■ KUTIPAN TEKS:
* * * *
Taipak dan guru Yoga : Eddy
Tatimu
(Seperti dikisahkan Bpk. Eddy Tatimu kepada Kabar Baik)
Silat! Ya, sifat dan karakter hidupku dibentuk oleh buku-buku silat Cina
yang baca. Begitu banyak. Buku-buku silat Tiongkok seperti Chi Yung atau Kho
Ping Ho itu mengandung ilmu yang sangat tinggi.
Begitu asyiknya saya membaca, sehingga menjiwai saya bahkan menguasai roh
saya. Pendeknya buku silat itu seperti belahan jiwa saya. Kalau dapat saya
katakan, buku-buku yang saya baca seperti memiliki roh. Betapa tidak, tiap kali
membaca, roh saya seperti tenggelam dalam cerita buku silat itu.
Sejak usia 16 tahun.
Sejak kecil saya sudah terbiasa dengan buku-buku silat Cina. Sebenarnya
kalau hanya sekedar baca tidak menjadi soal, sekedar untuk mengetahui. Tapi
buku-buku itu mengajarkan sebuah ilmu atau beberapa ilmu, yaitu ilmu untuk
menghilang, berjalan diatas bara api, disiram minyak mendidih dan anehnya saya
ingin sekali mempelajari, menguasai dan mem-praktekan ilmu itu.
Untuk dapat menguasai ilmu-ilmu itu, ada beberapa syarat yang perlu
dilakukan, seperti melakukan yoga, meditasi, membaca mantra-mantra dan
permohonan doa kepada dewa-dewa.
Karena ingin menguasai ilmu, saya mulai belajar yoga dalam usia 16 tahun,
masih remaja. Ini dimulai tahun 1964, yakni ketika saya masih duduk di kelas II
SMA di Manado, Sulawesi Utara, tepatnya di sebuah Klenteng besar di kota
Manado.
Dari keluarga Budha
Saya terlahir dari keluarga Budha. Saya lahir di kota Siau, Sangir Talaud,
Sulawesi Utara, tanggal 06 Agustus 1948. Ayah bernama Ngo Gian Tiet, Ibu
bernama Suantje Tatimu. Saya sendiri adalah anak ke-5 dari enam bersaudara.
Kami semua dilahirkan dari keluarga Budha. Tetapi lama-lama kakak-kakak dan
adik saya masuk Kristen, yaitu Kristen Pantekosta kecuali saya, tetap Budha,
tentu saja bersama ke dua orang tua saya.
* * * *
■ INFORMASI YANG DITAMPILKAN:
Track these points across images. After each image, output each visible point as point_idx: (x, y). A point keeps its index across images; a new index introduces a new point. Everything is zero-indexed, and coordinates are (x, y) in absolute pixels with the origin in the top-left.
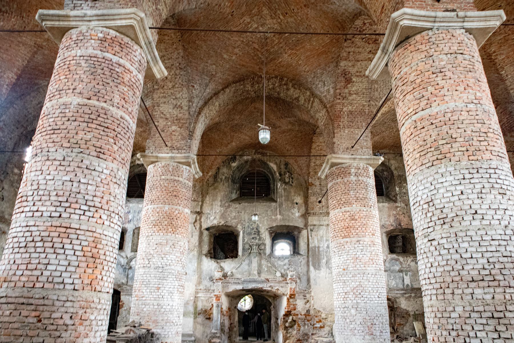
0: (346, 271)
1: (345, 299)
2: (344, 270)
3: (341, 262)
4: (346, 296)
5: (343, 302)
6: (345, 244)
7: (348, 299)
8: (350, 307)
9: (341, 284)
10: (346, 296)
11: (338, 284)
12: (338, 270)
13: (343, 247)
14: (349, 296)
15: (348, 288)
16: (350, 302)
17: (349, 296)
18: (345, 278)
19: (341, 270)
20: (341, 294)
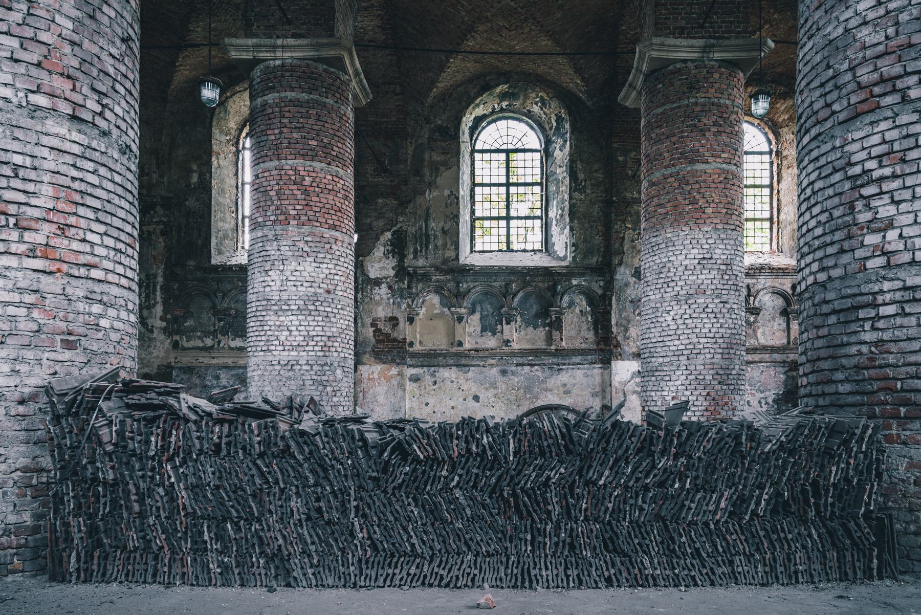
0: (332, 296)
1: (326, 349)
2: (328, 292)
3: (322, 276)
4: (330, 344)
5: (322, 354)
6: (332, 241)
7: (333, 349)
8: (336, 364)
9: (320, 318)
10: (330, 344)
11: (309, 318)
12: (312, 290)
13: (328, 246)
14: (336, 344)
15: (334, 330)
16: (335, 354)
17: (336, 344)
18: (329, 309)
19: (322, 291)
20: (319, 339)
* * * *
■ SOAL TUGAS 1:
Jawablah berdasarkan kisah Eddy Tatimu:
(a) Pada usia berapa Eddy Tatimu mulai belajar yoga?
(b) Di kota mana Eddy Tatimu lahir?
(c) Kakak-kakak dan adik Eddy Tatimu masuk Kristen aliran apa?
■ SOAL TUGAS 2: Salinlah bagian kisah Eddy Tatimu yang dimulai dengan "Taipak dan guru" dan diakhiri dengan "yang sangat tinggi.".
Catatan tersebut tidak dibutuhkan untuk pengerjaan.

■ JAWABAN TERTULIS 1:
(a) Pada usia 16 tahun.
(b) Di kota Siau, Sangir Talaud, Sulawesi Utara.
(c) Kristen Pantekosta.

■ JAWABAN TERTULIS 2:
Taipak dan guru Yoga : Eddy
Tatimu
(Seperti dikisahkan Bpk. Eddy Tatimu kepada Kabar Baik)
Silat! Ya, sifat dan karakter hidupku dibentuk oleh buku-buku silat Cina
yang baca. Begitu banyak. Buku-buku silat Tiongkok seperti Chi Yung atau Kho
Ping Ho itu mengandung ilmu yang sangat tinggi.